Bristol screenshot - Much lower density - the same program ran over this area might not find any blackspots if relative density was not taken into account.
Any pointers would be great!
Well, your problem description reads exactly like the DBSCAN clustering algorithm (Wikipedia). It avoids chain effects in the sense that it requires them to be at least minPts objects.
As for the differences in densities across, that is what OPTICS (Wikipedia) is supposed do solve. You may need to use a different way of extracting clusters though.
Well, ok, maybe not 100% - you maybe want to have single hotspots, not areas that are "density connected". When thinking of an OPTICS plot, I figure you are only interested in small but deep valleys, not in large valleys. You could probably use the OPTICS plot an scan for local minima of "at least 10 accidents".
Update: Thanks for the pointer to the data set. It's really interesting. So I did not filter it down to cyclists, but right now I'm using all 1.2 million records with coordinates. I've fed them into ELKI for analysis, because it's really fast, and it actually can use the geodetic distance (i.e. on latitude and longitude) instead of Euclidean distance, to avoid bias. I've enabled the R*-tree index with STR bulk loading, because that is supposed to help to get the runtime down a lot. I'm running OPTICS with Xi=.1, epsilon=1 (km) and minPts=100 (looking for large clusters only). Runtime was around 11 Minutes, not too bad. The OPTICS plot of course would be 1.2 million pixels wide, so it's not really good for full visualization anymore. Given the huge threshold, it identified 18 clusters with 100-200 instances each. I'll try to visualize these clusters next. But definitely try a lower minPts for your experiments.
So here are the major clusters found:
51.690713 -0.045545 a crossing on A10 north of London just past M25
51.477804 -0.404462 "Waggoners Roundabout"
51.690713 -0.045545 "Halton Cross Roundabout" or the crossing south of it
51.436707 -0.499702 Fork of A30 and A308 Staines By-Pass
53.556186 -2.489059 M61 exit to A58, North-West of Manchester
55.170139 -1.532917 A189, North Seaton Roundabout
55.067229 -1.577334 A189 and A19, just south of this, a four lane roundabout.
51.570594 -0.096159 Manour House, Picadilly Line
53.477601 -1.152863 M18 and A1(M)
53.091369 -0.789684 A1, A17 and A46, a complex construct with roundabouts on both sides of A1.
52.949281 -0.97896 A52 and A46
50.659544 -1.15251 Isle of Wight, Sandown.
...
Note, these are just random points taken from the clusters. It may be sensible to compute e.g. cluster center and radius instead, but I didn't do that. I just wanted to get a glimpse of that data set, and it looks interesting.
Here are some screenshots, with minPts=50, epsilon=0.1, xi=0.02:
Notice that with OPTICS, clusters can be hierarchical.
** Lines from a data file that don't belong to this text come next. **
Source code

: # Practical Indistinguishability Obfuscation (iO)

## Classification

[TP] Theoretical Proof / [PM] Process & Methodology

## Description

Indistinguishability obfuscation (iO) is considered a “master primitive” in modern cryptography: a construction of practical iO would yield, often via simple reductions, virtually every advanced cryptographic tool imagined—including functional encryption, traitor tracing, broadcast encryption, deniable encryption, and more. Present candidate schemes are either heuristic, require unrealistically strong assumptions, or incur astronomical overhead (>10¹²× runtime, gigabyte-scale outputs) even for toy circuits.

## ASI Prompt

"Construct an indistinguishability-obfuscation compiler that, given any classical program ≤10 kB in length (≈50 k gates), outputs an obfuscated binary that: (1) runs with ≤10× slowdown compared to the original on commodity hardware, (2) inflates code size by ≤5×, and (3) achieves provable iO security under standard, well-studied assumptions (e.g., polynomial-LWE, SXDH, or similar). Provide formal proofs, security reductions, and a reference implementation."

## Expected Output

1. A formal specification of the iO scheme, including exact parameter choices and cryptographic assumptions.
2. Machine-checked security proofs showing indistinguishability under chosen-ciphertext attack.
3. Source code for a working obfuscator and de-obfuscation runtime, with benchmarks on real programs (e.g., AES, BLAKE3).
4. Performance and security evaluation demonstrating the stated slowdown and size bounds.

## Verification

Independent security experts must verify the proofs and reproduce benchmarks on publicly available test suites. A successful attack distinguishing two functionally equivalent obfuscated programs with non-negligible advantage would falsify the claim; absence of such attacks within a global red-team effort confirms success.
Here is a detail:
First, your example is quite misleading. You have two different sets of data, and you don't control the data. If it appears in a chain, then you will get a chain out.
This problem is not exactly suitable for a database. You'll have to write code or find a package that implements this algorithm on your platform.
There are many different clustering algorithms. One, k-means, is an iterative algorithm where you look for a fixed number of clusters. k-means requires a few complete scans of the data, and voila, you have your clusters. Indexes are not particularly helpful.
Another, which is usually appropriate on slightly smaller data sets, is hierarchical clustering -- you put the two closest things together, and then build the clusters. An index might be helpful here.
I recommend though that you peruse a site such as kdnuggets in order to see what software -- free and otherwise -- is available.